◆ **Task to complete**
Carry on the forum post about deriving the Hamilton-Jacobi equation for a one-dimensional free particle, beginning after its last sentence.

◆ **Text shown**
※ ※ ※
I am trying to understand the Hamilton-Jacobi equation without the framework of the canonical transformations. Even on the case of a 1D free particle I'm getting stuck.
The system starts at fixed coordinate $q_0$ at time $t_0$. Hamilton's Principal Function $S(q,t)$ is defined as the action, integrated along the path that satisfies the equations of motion (Hamilton's equations) and takes the system from $q_0$ at time $t_0$ to $q$ at time $t$. In my understanding, as $q$ and $t$ vary the initial velocity has to adjust so that the system lands on $q$ at time $t$.
※ ※ ※
◆ **Entries supplied**

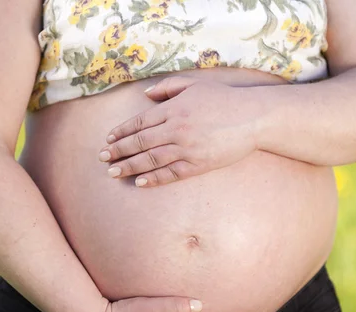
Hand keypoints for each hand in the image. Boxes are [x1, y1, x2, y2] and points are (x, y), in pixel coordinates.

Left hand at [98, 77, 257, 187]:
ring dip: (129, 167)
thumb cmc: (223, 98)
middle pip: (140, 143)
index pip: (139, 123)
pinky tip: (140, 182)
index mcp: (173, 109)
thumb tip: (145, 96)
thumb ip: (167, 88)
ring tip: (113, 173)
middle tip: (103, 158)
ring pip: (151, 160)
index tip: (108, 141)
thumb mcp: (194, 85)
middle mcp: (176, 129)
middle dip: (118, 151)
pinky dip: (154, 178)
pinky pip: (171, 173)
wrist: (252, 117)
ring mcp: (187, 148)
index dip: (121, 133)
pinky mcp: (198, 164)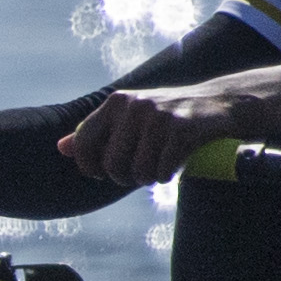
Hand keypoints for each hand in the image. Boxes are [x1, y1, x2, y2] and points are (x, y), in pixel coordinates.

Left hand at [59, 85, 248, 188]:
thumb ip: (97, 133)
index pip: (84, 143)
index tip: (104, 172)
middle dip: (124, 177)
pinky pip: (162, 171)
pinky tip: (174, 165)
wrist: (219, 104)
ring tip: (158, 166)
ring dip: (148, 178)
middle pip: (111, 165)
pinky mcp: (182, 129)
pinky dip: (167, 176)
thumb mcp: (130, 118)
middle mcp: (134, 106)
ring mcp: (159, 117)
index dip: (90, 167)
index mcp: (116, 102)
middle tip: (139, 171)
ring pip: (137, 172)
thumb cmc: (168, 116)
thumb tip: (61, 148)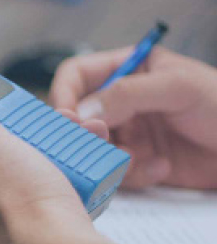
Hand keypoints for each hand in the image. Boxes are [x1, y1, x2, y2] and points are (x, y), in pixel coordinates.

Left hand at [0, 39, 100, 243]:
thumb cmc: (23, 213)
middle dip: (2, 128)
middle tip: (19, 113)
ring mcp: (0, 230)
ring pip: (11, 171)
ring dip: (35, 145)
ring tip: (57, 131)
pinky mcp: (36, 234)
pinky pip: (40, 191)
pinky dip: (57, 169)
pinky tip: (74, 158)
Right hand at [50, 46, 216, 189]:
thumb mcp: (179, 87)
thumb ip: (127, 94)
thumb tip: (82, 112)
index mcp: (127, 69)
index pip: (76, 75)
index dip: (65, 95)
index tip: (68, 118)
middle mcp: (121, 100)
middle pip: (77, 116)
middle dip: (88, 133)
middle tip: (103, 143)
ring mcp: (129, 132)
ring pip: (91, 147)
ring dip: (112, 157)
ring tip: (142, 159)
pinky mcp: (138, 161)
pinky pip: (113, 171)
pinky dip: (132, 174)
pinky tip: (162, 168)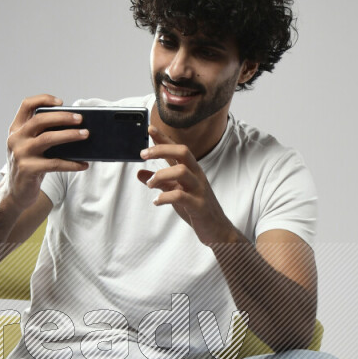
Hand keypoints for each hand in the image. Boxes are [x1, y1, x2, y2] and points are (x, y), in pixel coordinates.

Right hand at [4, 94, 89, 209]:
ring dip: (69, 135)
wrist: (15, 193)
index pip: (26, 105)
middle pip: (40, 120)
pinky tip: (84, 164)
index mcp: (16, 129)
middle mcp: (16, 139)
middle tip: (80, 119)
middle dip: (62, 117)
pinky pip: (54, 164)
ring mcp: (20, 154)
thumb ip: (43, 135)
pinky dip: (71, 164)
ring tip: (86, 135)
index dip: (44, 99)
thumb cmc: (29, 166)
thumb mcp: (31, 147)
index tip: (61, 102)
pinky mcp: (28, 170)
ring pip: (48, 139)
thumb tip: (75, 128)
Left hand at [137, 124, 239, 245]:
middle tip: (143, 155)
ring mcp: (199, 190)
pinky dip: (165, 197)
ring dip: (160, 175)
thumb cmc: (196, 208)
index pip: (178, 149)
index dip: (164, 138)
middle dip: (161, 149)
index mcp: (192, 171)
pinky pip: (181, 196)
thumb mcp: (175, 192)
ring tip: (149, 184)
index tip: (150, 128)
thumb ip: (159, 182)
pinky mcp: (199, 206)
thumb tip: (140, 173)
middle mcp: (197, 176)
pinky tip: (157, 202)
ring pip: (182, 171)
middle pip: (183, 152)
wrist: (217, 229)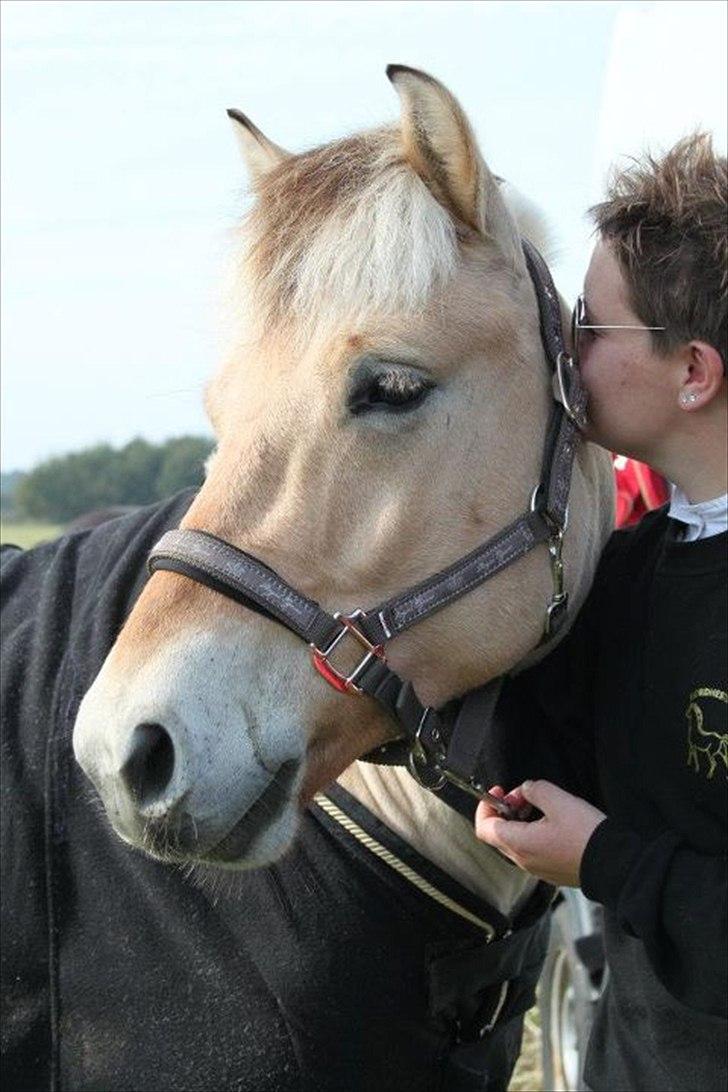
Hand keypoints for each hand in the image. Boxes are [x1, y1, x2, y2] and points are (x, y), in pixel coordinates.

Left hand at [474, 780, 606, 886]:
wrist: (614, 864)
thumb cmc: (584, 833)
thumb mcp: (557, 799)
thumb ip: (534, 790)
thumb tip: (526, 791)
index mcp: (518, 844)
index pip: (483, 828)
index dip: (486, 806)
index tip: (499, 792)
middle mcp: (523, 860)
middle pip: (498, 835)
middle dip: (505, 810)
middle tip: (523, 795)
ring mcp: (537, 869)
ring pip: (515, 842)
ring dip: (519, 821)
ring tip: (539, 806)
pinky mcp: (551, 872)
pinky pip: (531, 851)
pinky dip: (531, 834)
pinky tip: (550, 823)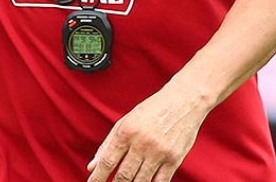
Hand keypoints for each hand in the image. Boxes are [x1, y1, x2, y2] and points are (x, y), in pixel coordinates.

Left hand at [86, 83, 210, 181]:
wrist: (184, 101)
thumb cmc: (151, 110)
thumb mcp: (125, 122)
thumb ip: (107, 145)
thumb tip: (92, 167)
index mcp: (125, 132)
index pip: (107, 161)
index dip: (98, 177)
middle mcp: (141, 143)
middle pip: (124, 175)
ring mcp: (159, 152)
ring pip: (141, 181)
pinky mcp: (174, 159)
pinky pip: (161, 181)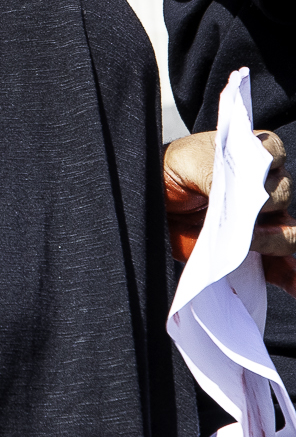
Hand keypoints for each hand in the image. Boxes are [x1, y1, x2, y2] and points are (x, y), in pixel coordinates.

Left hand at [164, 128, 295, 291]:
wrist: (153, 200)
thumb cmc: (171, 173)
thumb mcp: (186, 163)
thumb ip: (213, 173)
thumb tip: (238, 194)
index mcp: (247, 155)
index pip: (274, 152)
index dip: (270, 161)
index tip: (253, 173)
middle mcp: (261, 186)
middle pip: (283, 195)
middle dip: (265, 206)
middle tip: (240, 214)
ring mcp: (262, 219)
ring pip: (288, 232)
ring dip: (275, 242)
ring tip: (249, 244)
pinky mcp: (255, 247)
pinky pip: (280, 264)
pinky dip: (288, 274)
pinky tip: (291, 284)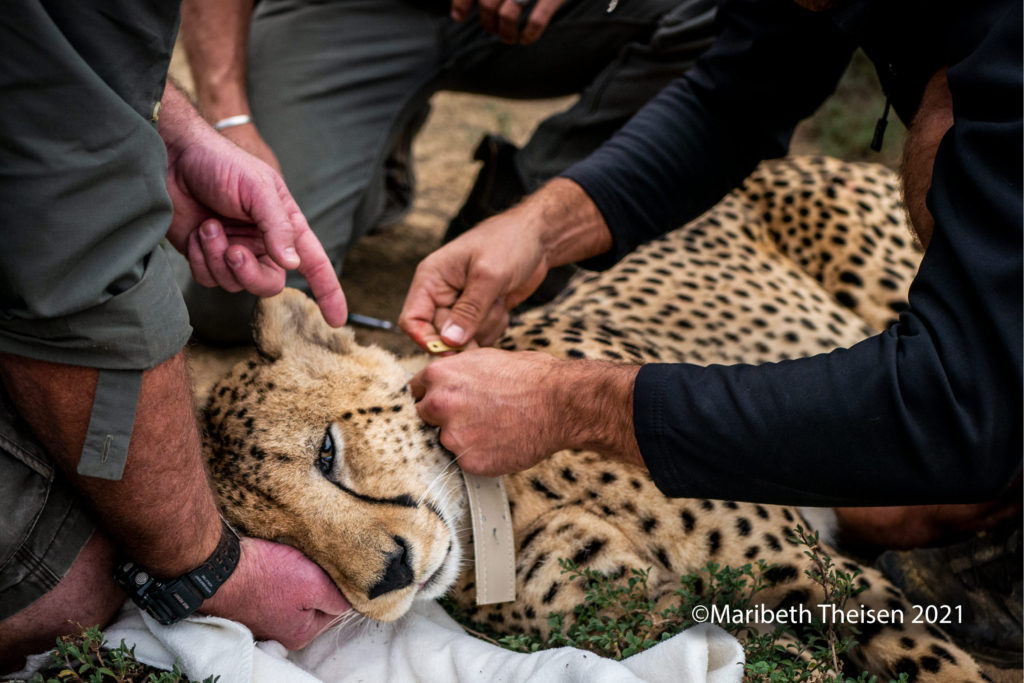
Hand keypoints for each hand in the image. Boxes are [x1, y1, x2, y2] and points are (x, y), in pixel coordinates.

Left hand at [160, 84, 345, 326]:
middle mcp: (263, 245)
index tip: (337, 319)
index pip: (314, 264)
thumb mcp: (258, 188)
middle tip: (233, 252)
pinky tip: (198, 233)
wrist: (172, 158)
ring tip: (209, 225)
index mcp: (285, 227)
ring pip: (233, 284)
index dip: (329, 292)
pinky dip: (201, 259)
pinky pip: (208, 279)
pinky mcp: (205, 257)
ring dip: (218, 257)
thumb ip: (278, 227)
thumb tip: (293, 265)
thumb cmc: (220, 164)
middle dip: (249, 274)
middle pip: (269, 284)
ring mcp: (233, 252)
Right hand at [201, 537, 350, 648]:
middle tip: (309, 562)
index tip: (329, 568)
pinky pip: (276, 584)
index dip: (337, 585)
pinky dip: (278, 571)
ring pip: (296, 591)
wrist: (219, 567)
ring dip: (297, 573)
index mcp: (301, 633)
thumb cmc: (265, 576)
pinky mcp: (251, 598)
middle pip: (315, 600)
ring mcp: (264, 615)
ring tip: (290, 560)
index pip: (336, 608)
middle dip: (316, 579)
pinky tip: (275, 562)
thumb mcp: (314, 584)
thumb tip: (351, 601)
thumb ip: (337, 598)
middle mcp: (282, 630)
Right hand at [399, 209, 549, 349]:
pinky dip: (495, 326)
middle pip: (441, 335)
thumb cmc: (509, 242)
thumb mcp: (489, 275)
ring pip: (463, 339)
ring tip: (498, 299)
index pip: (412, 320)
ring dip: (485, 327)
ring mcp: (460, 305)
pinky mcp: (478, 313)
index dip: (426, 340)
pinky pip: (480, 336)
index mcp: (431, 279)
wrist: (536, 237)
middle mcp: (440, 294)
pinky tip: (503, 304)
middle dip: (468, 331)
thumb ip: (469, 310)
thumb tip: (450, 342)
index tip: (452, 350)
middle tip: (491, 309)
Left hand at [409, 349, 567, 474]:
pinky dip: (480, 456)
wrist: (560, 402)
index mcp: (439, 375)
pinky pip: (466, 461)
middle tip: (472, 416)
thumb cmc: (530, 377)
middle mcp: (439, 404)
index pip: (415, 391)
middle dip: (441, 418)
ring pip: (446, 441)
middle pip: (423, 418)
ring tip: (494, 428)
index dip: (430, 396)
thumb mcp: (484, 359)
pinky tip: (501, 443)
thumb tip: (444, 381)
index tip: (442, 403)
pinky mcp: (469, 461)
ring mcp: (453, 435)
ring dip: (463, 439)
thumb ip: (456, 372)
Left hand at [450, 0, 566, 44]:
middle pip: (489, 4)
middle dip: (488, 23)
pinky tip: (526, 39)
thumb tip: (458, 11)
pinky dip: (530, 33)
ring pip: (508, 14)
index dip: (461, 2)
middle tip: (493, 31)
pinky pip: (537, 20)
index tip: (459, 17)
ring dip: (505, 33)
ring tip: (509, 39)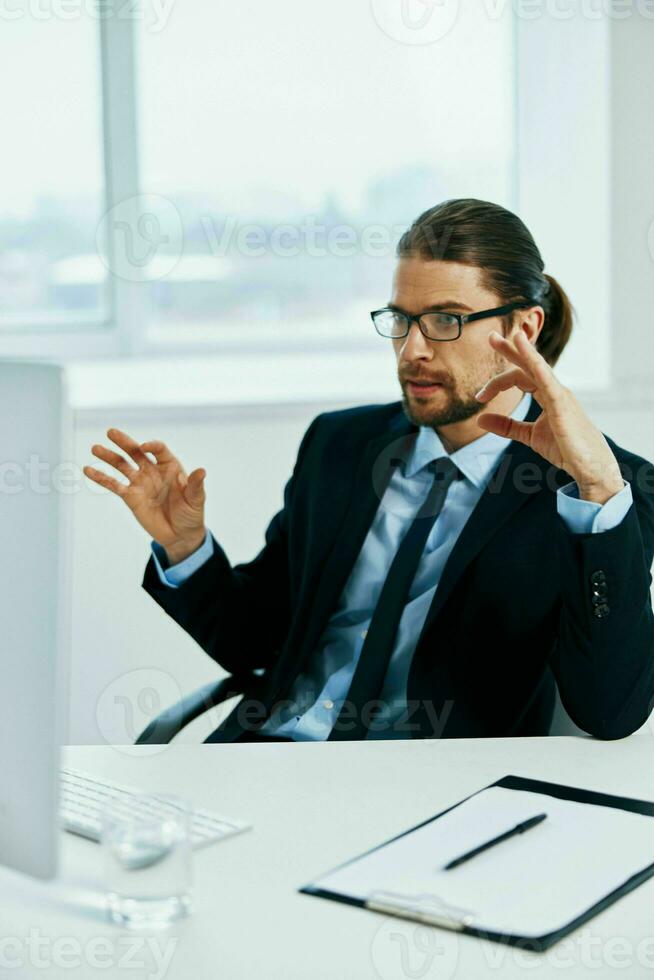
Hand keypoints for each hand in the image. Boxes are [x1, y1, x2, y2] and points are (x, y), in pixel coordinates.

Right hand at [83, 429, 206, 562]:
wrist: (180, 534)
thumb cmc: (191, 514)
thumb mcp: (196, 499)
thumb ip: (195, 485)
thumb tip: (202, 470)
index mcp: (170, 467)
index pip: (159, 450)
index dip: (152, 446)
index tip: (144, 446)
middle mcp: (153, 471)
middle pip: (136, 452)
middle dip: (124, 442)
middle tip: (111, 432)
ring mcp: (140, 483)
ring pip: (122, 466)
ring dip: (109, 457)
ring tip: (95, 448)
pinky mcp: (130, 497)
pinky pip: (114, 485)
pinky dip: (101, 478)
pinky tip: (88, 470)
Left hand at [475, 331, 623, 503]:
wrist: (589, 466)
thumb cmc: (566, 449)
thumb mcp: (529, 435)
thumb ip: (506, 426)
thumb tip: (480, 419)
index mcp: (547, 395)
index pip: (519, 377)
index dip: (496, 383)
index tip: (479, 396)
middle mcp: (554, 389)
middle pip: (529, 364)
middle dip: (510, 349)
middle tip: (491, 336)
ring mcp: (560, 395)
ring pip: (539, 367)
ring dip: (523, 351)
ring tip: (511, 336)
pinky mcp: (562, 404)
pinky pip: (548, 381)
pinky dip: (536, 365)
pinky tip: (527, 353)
※ ※ ※
◆ **Result below**
Writing out the action integral and comparing the various path integrals as I perturb $q$ and $t$ I can show that this function $S(q,t)$ satisfies: $$ \frac{\partial S}{\partial t}(q,t) = - H(q,p,t),\\ \frac{\partial S}{\partial q}(q,t) = p, $$ where $H$ is the Hamiltonian and $p$ is the momentum of the system when it's reached $q$ at time $t$ (i.e. $p$ is a function of $q$ and $t$).
Therefore, the Hamilton-Jacobi equation for $S$ is $$ \frac{\partial S}{\partial t} + H(q,\frac{\partial S}{\partial q},t) = 0. $$
For a 1D free particle the Hamiltonian is $H(q,p,t)=p^2/2m$ and the HJ equation is $$ \frac{\partial S}{\partial t} + \frac{1}{2m} \left(\frac{\partial S}{\partial q}\right)^2=0. $$
The solution of the PDE is $$ S(q,t) = \pm \sqrt{2mE} q - Et + C, $$ for some constants $E$ and $C$. Aaand I'm already confused: $$ H(q,t) = -\partial S / \partial t = E = \mathrm{constant}, $$ the same constant for any $q$ and $t$. But this can't be right. If the particle ends up at $q=1$ at $t=1$ it should have a lower energy than if it ends up at $q=100$ at $t=1$, since it must be traveling faster in the latter case.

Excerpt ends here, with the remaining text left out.